● **Prompt 1**
Print the part of the Shiba Inu passage from "The Shiba Inu doesn’t" up to and including "he considers prey.".
● **Prompt 2**
Answer these questions using the Shiba Inu passage:
(a) What was the breed originally bred to flush?
(b) What shape are the dog's eyes?
(c) How does the dog tend to regard strangers?
● **Prompt 3**
List every thing that the Shiba Inu passage says the dog tends to guard.

The Shiba Inu

John K. Rosembert

The Shiba Inu dog breed was originally bred to flush birds and small game and was occasionally used to hunt wild boar. It is the smallest of the six original and distinct spitz breeds of dog native to Japan. the Shiba Inu dog almost died out entirely in the Second World War but the small number of dogs who had survived bombing raids and a distemper epidemic were bred to save the breed.

It is a small, compact dog, their head is in proportion with the body with a round muzzle that has a moderate stop and tapers slightly toward the nose. The tight lips and the nose are black. The teeth meet in a scissors bite. The deep-set eyes are triangular in shape and dark in color.

The well-bred Shiba Inu is good-natured, alert, and bold. He is strong-willed and confident and often has his own ideas about things. He is loyal and affectionate with his family, though tends to be suspicious of strangers.

The Shiba Inu doesn’t share well. He tends to guard, sometimes aggressively, his food, toys, or territory. And he doesn’t always get along with other dogs, especially if he’s intact. He won’t hesitate to chase small animals that he considers prey.

(Items stored from a collection)

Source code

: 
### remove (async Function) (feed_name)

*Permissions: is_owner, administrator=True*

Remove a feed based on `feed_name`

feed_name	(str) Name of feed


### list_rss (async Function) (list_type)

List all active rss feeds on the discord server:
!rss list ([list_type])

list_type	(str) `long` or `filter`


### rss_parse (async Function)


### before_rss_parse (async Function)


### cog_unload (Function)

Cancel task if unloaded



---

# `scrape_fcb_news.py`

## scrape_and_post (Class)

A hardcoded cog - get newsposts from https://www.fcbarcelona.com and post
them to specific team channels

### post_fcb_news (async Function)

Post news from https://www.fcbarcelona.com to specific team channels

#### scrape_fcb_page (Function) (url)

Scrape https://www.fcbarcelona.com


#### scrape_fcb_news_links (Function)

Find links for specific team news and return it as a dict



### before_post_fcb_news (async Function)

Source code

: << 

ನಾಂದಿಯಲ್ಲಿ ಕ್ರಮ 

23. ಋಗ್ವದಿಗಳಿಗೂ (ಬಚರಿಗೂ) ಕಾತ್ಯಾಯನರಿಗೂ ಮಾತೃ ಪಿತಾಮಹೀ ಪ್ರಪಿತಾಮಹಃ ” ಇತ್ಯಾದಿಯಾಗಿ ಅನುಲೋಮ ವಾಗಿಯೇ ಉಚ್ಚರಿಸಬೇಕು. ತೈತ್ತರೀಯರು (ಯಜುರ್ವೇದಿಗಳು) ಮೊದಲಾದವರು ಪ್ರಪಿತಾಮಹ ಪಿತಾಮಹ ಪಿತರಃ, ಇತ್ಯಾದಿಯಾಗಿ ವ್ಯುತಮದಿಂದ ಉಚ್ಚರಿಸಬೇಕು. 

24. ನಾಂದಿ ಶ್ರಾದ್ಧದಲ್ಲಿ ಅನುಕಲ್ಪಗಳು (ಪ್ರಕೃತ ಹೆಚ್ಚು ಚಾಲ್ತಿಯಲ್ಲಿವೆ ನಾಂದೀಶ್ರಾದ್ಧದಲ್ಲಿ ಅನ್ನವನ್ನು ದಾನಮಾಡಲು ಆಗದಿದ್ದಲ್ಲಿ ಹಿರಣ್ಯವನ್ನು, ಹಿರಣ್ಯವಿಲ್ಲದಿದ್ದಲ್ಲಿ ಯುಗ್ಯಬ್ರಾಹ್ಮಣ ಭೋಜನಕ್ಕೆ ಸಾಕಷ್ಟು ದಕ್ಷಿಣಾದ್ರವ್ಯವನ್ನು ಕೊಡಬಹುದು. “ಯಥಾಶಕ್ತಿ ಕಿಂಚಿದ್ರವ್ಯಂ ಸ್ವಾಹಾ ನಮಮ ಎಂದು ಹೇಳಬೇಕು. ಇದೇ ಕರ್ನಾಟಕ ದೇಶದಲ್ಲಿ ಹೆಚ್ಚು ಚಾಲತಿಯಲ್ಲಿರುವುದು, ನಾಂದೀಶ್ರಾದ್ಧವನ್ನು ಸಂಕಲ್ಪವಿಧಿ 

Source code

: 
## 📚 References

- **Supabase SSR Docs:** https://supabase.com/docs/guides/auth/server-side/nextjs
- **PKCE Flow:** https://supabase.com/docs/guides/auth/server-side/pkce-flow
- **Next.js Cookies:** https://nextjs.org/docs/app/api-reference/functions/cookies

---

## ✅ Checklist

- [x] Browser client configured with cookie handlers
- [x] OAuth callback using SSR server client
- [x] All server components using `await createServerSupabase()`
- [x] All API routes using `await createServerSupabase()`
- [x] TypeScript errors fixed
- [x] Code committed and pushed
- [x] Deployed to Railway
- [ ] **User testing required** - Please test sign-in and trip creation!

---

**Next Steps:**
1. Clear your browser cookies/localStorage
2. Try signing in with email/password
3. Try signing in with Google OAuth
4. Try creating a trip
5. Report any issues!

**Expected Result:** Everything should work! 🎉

● **Solution 1**
The Shiba Inu doesn’t share well. He tends to guard, sometimes aggressively, his food, toys, or territory. And he doesn’t always get along with other dogs, especially if he’s intact. He won’t hesitate to chase small animals that he considers prey.

● **Solution 2**
(a) Birds and small game.
(b) Triangular.
(c) With suspicion.

● **Solution 3**
Food, toys, territory